● WHAT TO WORK ON
Among the entries, find the lines with the string "using" and report them.

● Saved data entries
━━━━━━━━━━━━━━━━━━━━

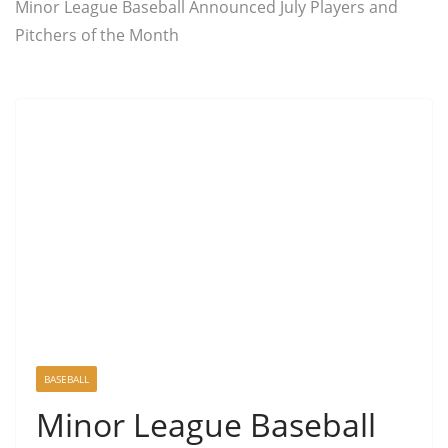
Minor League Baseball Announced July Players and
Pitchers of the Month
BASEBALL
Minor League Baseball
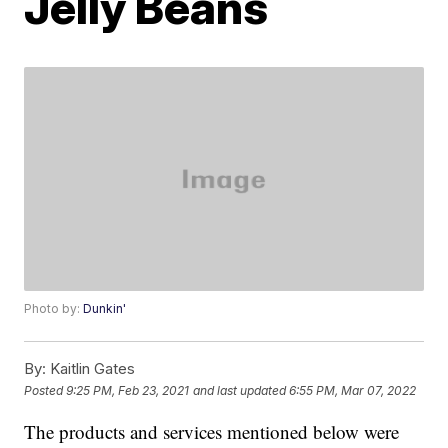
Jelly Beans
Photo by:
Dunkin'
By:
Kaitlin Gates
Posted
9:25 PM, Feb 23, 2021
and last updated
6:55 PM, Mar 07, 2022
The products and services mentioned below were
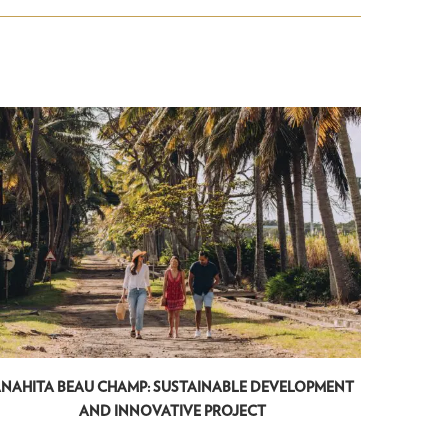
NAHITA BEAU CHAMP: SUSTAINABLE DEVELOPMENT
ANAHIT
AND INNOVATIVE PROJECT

━━━━━━━━━━━━━━━━━━━━

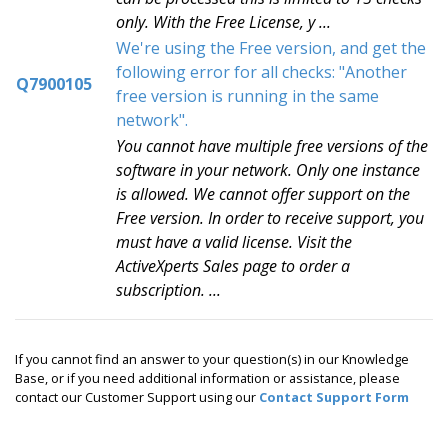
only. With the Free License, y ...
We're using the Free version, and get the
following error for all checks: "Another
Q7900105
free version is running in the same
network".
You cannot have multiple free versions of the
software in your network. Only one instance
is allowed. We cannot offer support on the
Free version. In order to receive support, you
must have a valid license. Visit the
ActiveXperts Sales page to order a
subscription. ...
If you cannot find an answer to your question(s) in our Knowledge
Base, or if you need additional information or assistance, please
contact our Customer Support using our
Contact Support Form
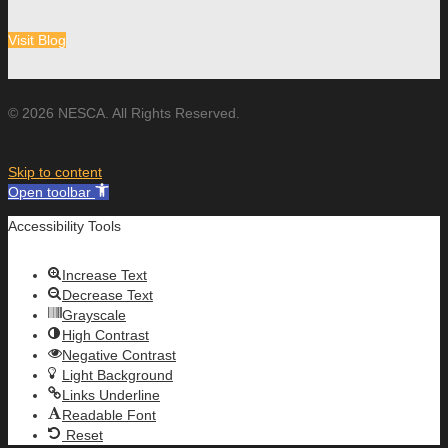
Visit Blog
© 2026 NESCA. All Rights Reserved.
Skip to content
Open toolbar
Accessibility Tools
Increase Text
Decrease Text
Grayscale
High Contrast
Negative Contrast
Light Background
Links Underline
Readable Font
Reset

━━━━━━━━━━━━━━━━━━━━

● SOLUTION FOR THIS EXERCISE
We're using the Free version, and get the
contact our Customer Support using our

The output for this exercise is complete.